To have the Darkness coursing through his veins, the cold and the ice and the stars-damned power. Power waiting at his fingertips, at his command, at his beck and call. Power beyond all imagination, beyond all conception, beyond all understanding, power that waits for him and calls for him and sings for him to take it up once more. Power he can take and embrace and use as he chose, power that screams to be taken up again even after he willingly gave it up.
And to use that, power ... by the hells, he loves it. To direct the flow of the Darkness, to harness it for his own needs. To take that power and do unspeakable things with it; to do them, and enjoy doing them. To cause pain and fear and suffering and not to give a damn, simply relishing the feel of the power that rushed through his soul. It's amazing, exhilarating, intoxicating -- nothing else comes close.
They're weak. All of them. They know nothing of the Dark or Light or the power he has at his fingertips. They don't understand. They don't want to, as comfortable as they are in their own disbelief. Don't want to think about their little pet Jedi going rabid, going for their throats or ripping out their hearts or just being his father's son. Don't want to think about how he can kill all of them with less than a thought ...
... not that it matters, of course. Because he barely escaped from the Dark this time, and he isn't going back. He's discovered all those Dark things his father knew so well, become his father's son in more than name. He isn't going back isn't going to stray from the Light again ...
But he can kill them. Easily. He knows it.
Reach out to the Force, as he's done so many times before. But this time ignore the Light, reach instead for the Darkness that has been beckoning him for so long. Grab it, embrace it, use it -- feel the darkness rush through his veins, become a conduit for the Darkness that hovers just out of reach of his conscious mind.
Crush their windpipes, as his father was so fond of doing. Stop their hearts. Snap their necks. The little nerves at the base of the spine: so very fragile, yet so very important. The jugular vein or the car--
"Luke? Are you all right?" It's Leia's voice, and it jolts him from his thoughts.
"Fine," he assures her, flashing his farmboy smile. "Just thinking."
And then they're looking at him again, that understanding in eyes that know nothing. Pity and compassion and maybe even a tinge of contempt for the prodigal son who got lost in the Dark but managed to find his way home.
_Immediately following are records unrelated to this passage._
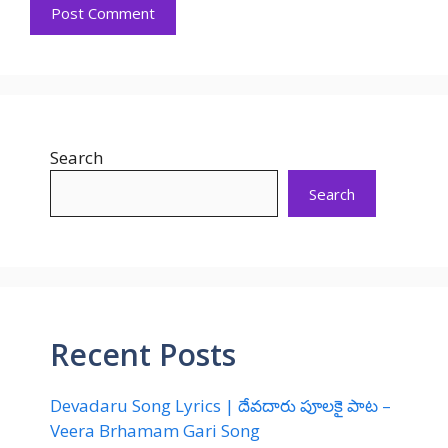
Search
Search
Recent Posts
Devadaru Song Lyrics | దేవదారు పూలకై పాట –
Veera Brhamam Gari Song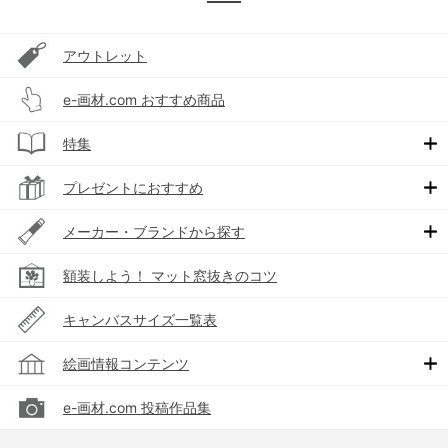
アウトレット
e-画材.com おすすめ商品
特集
プレゼントにおすすめ
メーカー・ブランドから探す
額装しよう！ マット窓抜きのコツ
キャンバスサイズ一覧表
絵画情報コンテンツ
e-画材.com 投稿作品集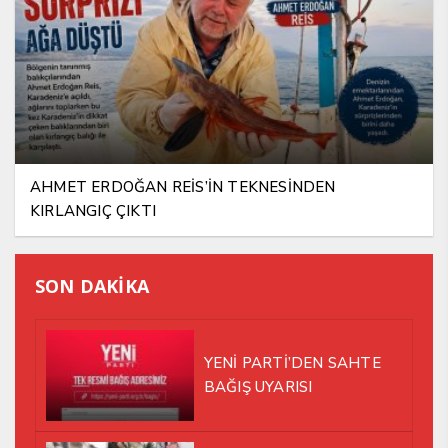
AHMET ERDOĞAN REİS’İN TEKNESİNDEN
KIRLANGIÇ ÇIKTI
SON DAKİKA
YENİ PARTİ’DEN SAHTE
BAĞIŞ UYARISI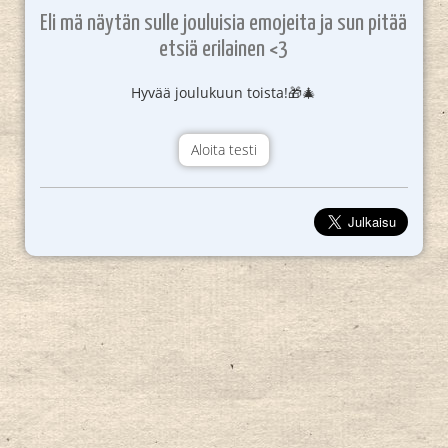
Eli mä näytän sulle jouluisia emojeita ja sun pitää
etsiä erilainen <3
Hyvää joulukuun toista!🎁🎄
Aloita testi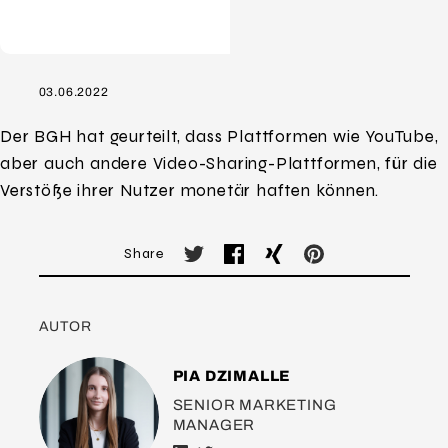
03.06.2022
Der BGH hat geurteilt, dass Plattformen wie YouTube,
aber auch andere Video-Sharing-Plattformen, für die
Verstöße ihrer Nutzer monetär haften können.
Share
AUTOR
PIA DZIMALLE
SENIOR MARKETING
MANAGER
And some little voice in his head is telling him how good it'd feel to wipe that look from their eyes and put some fear in their hearts. Give them a good scare, show them the true power he has at his command. And hells know it's tempting, so damned tempting to wipe that smirk of the Bothan's lips, that condescending look from Mon Mothma's face, that trust from Leia's eyes.
Because they should be afraid of this power that hovers just at the edge of his consciousness. Would be afraid, if they had any sense at all.
Force knows he is.
Afraid for them, afraid for himself. So damned afraid that the next time he takes up the Dark, there'll be no turning back. Afraid he won't be able to resist the temptation, the whispered seductions of the Darkness. Afraid he'll do something that he'll never be able to fix, afraid for his family, afraid for those he loves, afraid for the whole damned galaxy ...
Because when a hero falls, who's there to catch him?